IRAS has produced 6 training modules for climate change adaptation with 70 technical activities (examples include planting broad beans and dill, or raising fish and frogs), complete with printed booklets and training methodology. Government officials and village farmers selected suitable activities from this range to implement in their village during the project’s implementation phase between 2011 and 2015. Now, after the project’s successful closure, local officials are eager to bring the project results to other Lao provinces. Above mentioned adaptation activities as well as trainings on disaster risk preparedness and gender and climate change adaptation developed and piloted by the project are scheduled for implementation in other parts of the country. Instrumental in disseminating the results of the project and implementing its tried, tested and proven activities is the new Research Center on Climate Resilience in the Agriculture Sector, to be inaugurated in a few weeks by the Ministry of Agriculture and Forestry.   

The Phin School pond is one of the 15 small reservoirs and 12 ponds created during the project. It is teeming with fish, generating enough income to re-invest into needed fodder and seedlings for the school’s garden and livestock raising activities.  The pond is also functioning as a valuable asset in those days of unexpected drought, as rainy seasons are more frequently interrupted by bouts of dry spells now – which destroys already planted seedlings. Irrigation from the pond takes care of this problem.

Alternating floods and droughts have in the past caused the villagers of Phin to fear for their rice harvests and, on occasion, go hungry.

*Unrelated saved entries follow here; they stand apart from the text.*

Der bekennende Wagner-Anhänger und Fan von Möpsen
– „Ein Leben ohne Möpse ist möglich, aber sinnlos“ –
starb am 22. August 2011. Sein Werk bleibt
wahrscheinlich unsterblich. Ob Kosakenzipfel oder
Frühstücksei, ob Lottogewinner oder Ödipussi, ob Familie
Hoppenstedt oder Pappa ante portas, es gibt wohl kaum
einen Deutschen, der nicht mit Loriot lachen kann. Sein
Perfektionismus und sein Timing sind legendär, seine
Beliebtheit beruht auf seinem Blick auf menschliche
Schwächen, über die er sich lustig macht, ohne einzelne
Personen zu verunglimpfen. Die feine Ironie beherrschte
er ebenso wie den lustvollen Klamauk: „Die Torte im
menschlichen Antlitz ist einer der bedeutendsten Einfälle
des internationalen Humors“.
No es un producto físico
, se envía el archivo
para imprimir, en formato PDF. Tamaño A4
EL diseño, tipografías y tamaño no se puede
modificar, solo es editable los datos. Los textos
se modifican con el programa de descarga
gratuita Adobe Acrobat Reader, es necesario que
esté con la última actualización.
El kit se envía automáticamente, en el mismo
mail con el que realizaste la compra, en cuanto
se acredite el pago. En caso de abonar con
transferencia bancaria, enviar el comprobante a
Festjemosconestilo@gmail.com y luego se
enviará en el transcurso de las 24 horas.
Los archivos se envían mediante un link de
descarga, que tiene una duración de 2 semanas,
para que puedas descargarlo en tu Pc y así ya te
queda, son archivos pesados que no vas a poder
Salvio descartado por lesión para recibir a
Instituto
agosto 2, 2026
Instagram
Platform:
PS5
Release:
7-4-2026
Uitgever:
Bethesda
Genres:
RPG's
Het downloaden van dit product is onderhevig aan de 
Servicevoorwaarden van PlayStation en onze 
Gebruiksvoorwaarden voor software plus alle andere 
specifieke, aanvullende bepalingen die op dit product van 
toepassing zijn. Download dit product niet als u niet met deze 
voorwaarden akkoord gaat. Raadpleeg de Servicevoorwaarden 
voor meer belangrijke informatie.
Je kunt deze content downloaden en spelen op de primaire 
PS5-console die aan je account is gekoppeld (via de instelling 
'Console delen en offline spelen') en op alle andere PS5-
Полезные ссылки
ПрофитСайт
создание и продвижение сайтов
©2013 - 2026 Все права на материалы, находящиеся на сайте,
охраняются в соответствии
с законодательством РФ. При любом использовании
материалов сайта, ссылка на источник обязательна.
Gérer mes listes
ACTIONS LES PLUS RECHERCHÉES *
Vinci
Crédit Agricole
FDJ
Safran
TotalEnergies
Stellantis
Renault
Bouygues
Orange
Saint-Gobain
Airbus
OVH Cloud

Now, they are looking into a brighter future. “Villagers now know not only how they can make sure they can feed their families, but they also understand the reasons for the changes in weather conditions”, smiles Ms. Bounsuay, Head of the District Agriculture and Forestry Office’s Agriculture Unit. “This type of knowledge helps them use both old practices and new techniques that do not contribute to the reasons for climate change.” For Kongsy, raising bullfrogs was a new activity that started with a leap of faith. Now, it’s business as usual – and it has allowed him to take his family into a financially and environmentally sustainable future.